Ionic Polymer Metal Composite

Ionic polymer-metal composite (IPMC) is used in many bio-inspired aquatic systems, such as fish- and tadpole-like robots due to its special characteristics of wet electro-active polymer (EAP). This work proposes a terrestrial walking robot using Ionic polymer-metal composite (IPMC) actuators based on Poly-vinylidene fluoride (PVDF)/ polyvinyl pyrrolidone (PVP)/polystyrene sulfuric acid (PSSA) blend membrane. The proposed IPMC actuator is fabricated using a PVDF/PVP/PSSA solution with the mixture ratio of 30/15/55. It can generate higher tip displacement and blocking force at low DC voltages compared with Nafion-based IPMC actuator. A physics-based model is developed for this proposed membrane based-IPMC actuators, which is represented as transfer function relating the input applied voltage and output displacement of IPMC actuators. Two-Degree-of -freedom (2-DOF) and One- Degree-of -freedom (1-DOF) leg structure are used to build different kind of terrestrial walking robots. The kinematic model of these 1-DOF and 2-DOF leg structures are also introduced as modeling framework based on physics-based model output for studying the locomotion of this IPMC leg structure. Simulation results of physics-based model and kinematic model are compared with the empirical response of one and 2-DOF legs. Finally, two different kind of terrestrial walking robots, a robot (18 x 11 x 12, 1.3g) with two 1-DOF IPMC legs and robot (28 x 18 x 16.5 mm, 1.2g) with two 2-DOF IPMC legs and 2 dummy legs have been designed and walked in the terrestrial environment.

References

Miniaturized terrestrial walking robot using pvdf/pvp/pssa based ionic polymer–metal composite actuator
Kim Tien Nguyen, Seong Young Ko, Jong-Oh Park, Sukho Park
Journal of Mechanisms and Robotics, Vol. 8, No.4, 2016, DOI:10.1115/1.4032407,

Abstract This paper presents a design and fabrication of millimeter scale walking robot using ionic polymer–metal composite (IPMC) actuator as the robot's leg for walking in terrestrial environment. A small scale of new IPMC actuator based on poly-vinylidene fluoride (PVDF)/polyvinyl pyrrolidone (PVP)/polystyrene sulfuric acid (PSSA) blend membrane was fabricated and employed in this study to sustain and drive the walking robot with sufficient force and displacement. The PVDF/PVP/PSSA based IPMC actuator with a polymer mixture ratio of 15/30/55 shows improved performances than Nafion based IPMC actuator. To enhance a traction force of the walking robot and to increase the life time of IPMC actuators, the IPMC strips are covered with a thin PDMS (polydimethylsiloxane) layer. A miniaturized terrestrial walking robot (size: 18 × 11 × 12 mm, weight: 1.3 g) with a light weight robot's body which can support 2-, 4-, or 6-IPMC-leg models was designed and implemented the walking motion on the ground at the maximum speed of 0.58 mm/s.
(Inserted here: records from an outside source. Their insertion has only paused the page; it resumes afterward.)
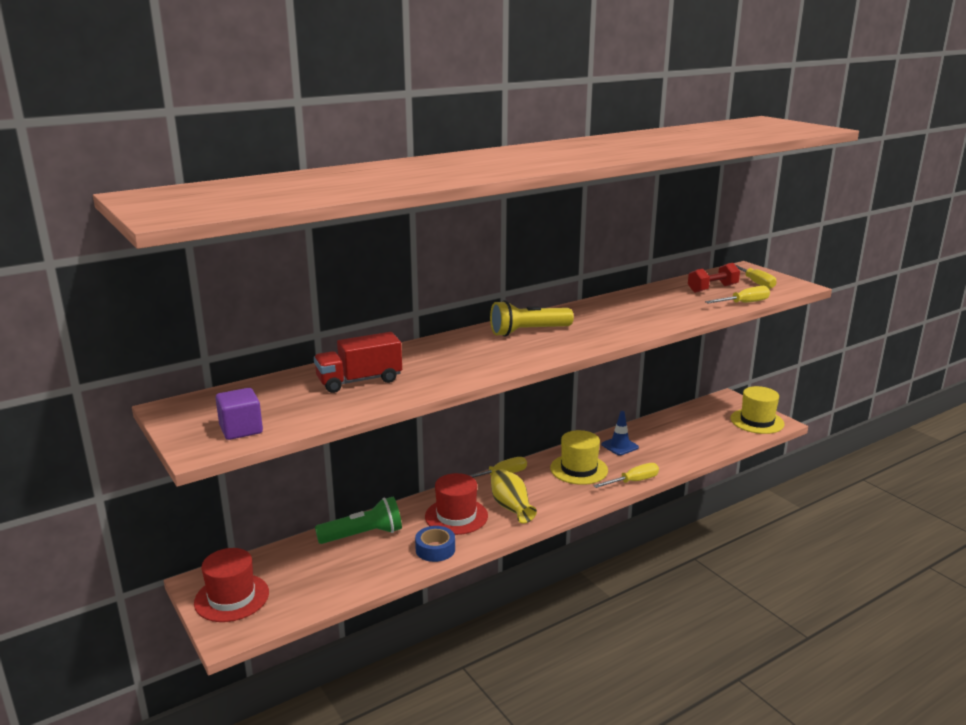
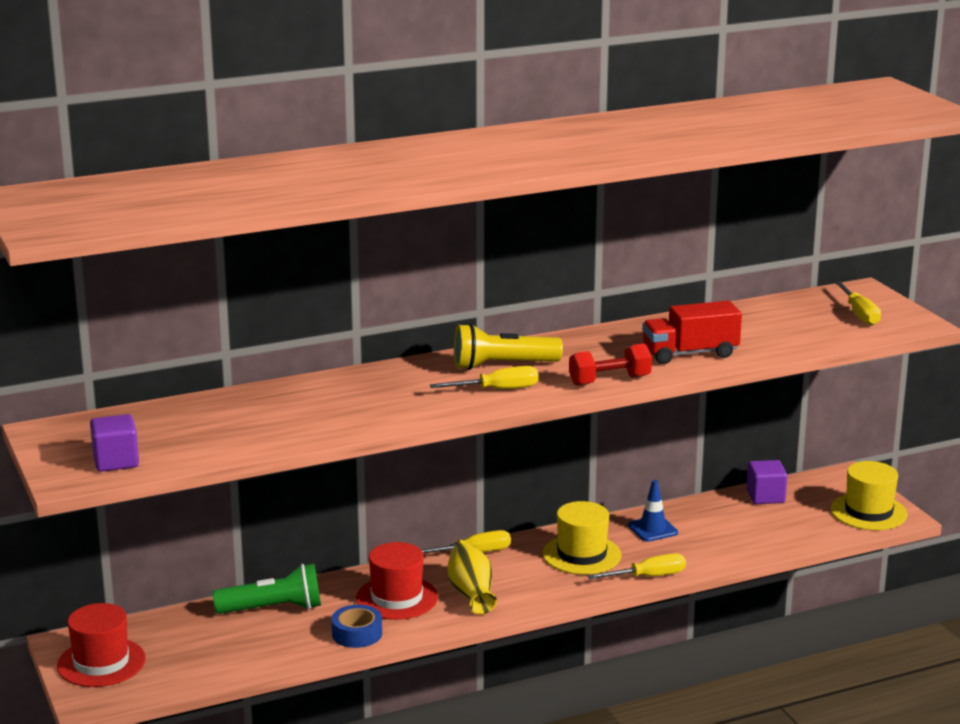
camera: 10 degrees right, 0 degrees up
red truck [314,332,402,393] -> red truck moved to [642,301,742,364]
red dumbbell [688,263,740,293] -> red dumbbell moved to [569,343,652,386]
yellow screwdriver [705,286,770,303] -> yellow screwdriver moved to [430,366,539,389]
none -> purple cube [746,460,787,504]

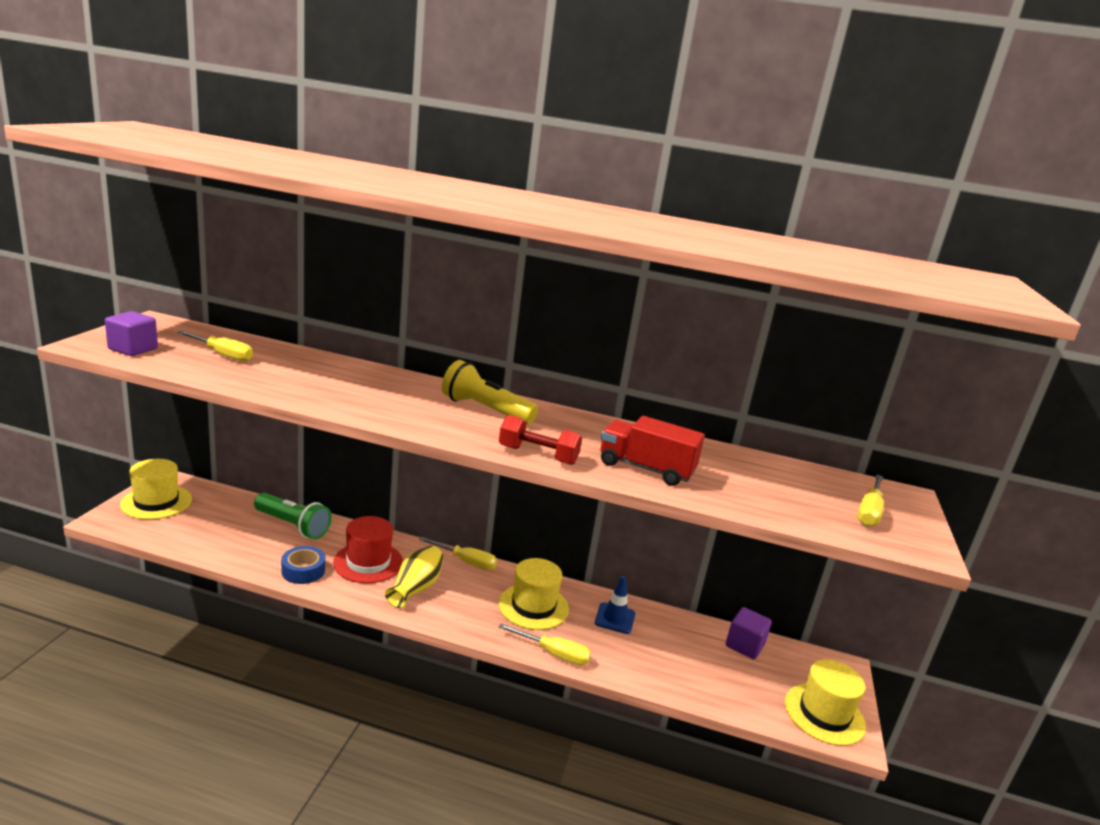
camera: 35 degrees right, 0 degrees up
red hat [57,603,146,687] -> yellow hat [120,459,192,520]
yellow screwdriver [430,366,539,389] -> yellow screwdriver moved to [177,330,253,362]

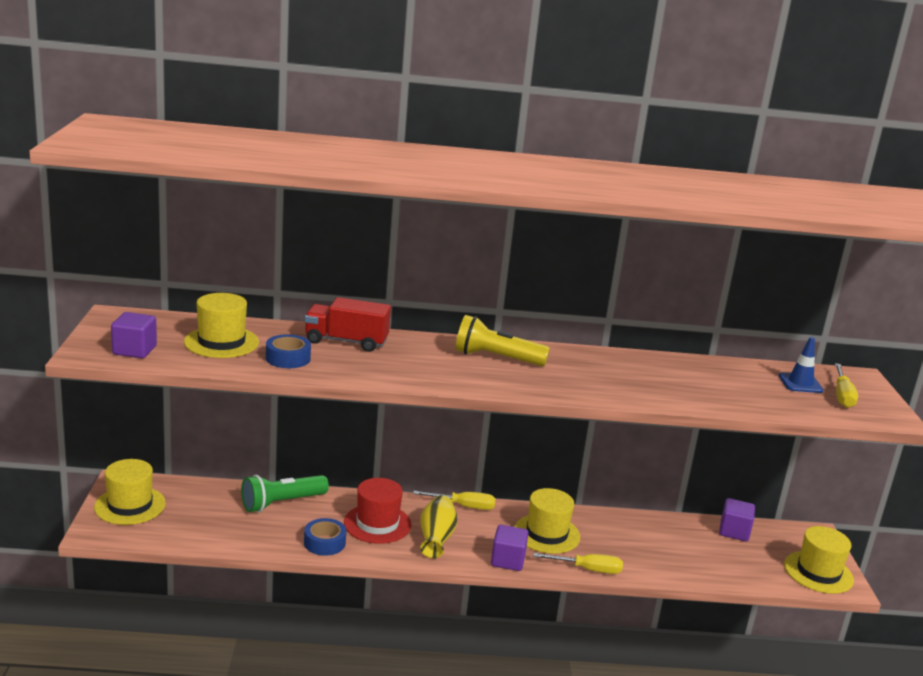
camera: 15 degrees left, 0 degrees up
yellow screwdriver [177,330,253,362] -> yellow hat [184,293,259,358]
green flashlight [254,493,332,539] -> green flashlight turned 135 degrees clockwise [241,475,329,512]
red dumbbell [499,415,582,465] -> none
blue traffic cone [595,576,635,634] -> blue traffic cone moved to [779,337,824,393]
red truck [600,416,705,486] -> red truck moved to [305,297,391,352]
none -> blue tape [266,334,311,368]
none -> purple cube [491,525,529,571]

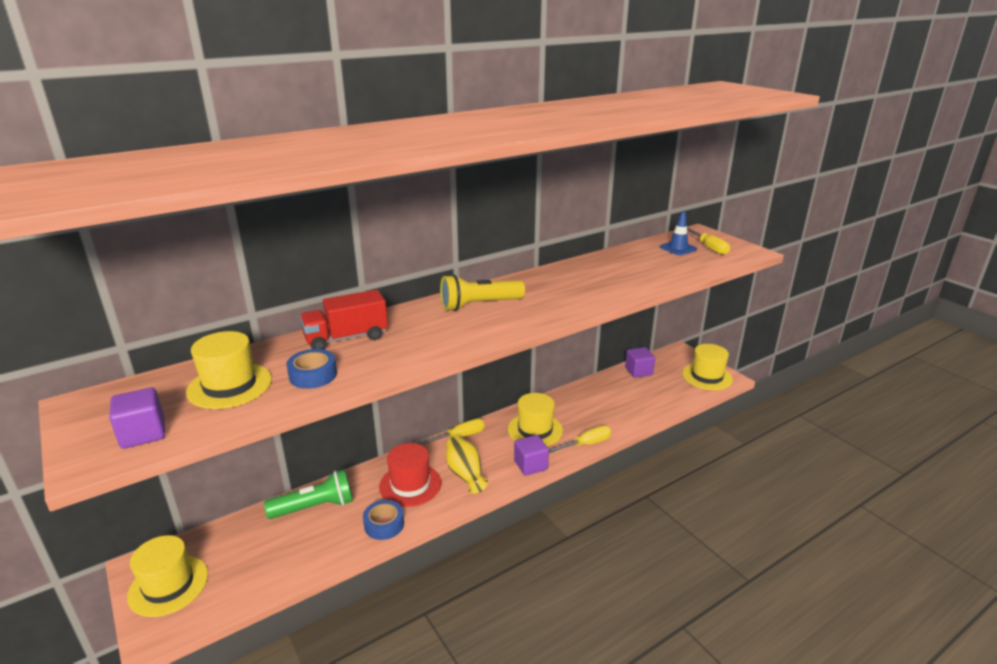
camera: 30 degrees left, 5 degrees up
green flashlight [241,475,329,512] -> green flashlight turned 135 degrees counterclockwise [264,469,353,519]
Terrestrial walking robot with 2DoF ionic polymer–metal composite (IPMC) legs
Kim Tien Nguyen, Seong Young Ko, Jong-Oh Park, Sukho Park
IEEE/ASME Transactions on Mechatronics, Vol.20,No.6, 2015/06, DOI:10.1109/TMECH.2015.2419820,

Abstract This paper proposes a terrestrial walking robot using ionic polymer-metal composite (IPMC) actuators based on a poly-vinylidene fluoride (PVDF)/polyvinyl pyrrolidone (PVP)/polystyrene sulfuric acid (PSSA) blend membrane. The IPMC based on PVDF/PVP/PSSA with a polymer mixture ratio of 30/15/55 shows a higher tip displacement and greater blocking force than Nafion-based IPMC actuators at low dc voltages. An actuation model is developed for the proposed membrane-based IPMC actuators, representing the transfer function between the input applied voltage and the output displacement of the IPMC actuator. For the terrestrial walking robot, we use a two-degrees-of-freedom (2DoF) leg structure because of its superior characteristics in comparison with a 1DoF leg structure. In addition, a kinematic model of the 2DoF leg structure is introduced as a modeling framework based on the actuation model for the analysis of the locomotion using this IPMC leg structure. The simulation results of the actuation model and the kinematic model are compared with the empirical response of 1 and 2DoF legs. A terrestrial walking robot (size: 28 mm × 18 mm × 16.5 mm, weight: 1.2 g) with two 2DoF IPMC legs and two dummy legs has been designed and fabricated. Finally, we demonstrate the walking motion of the terrestrial walking robot.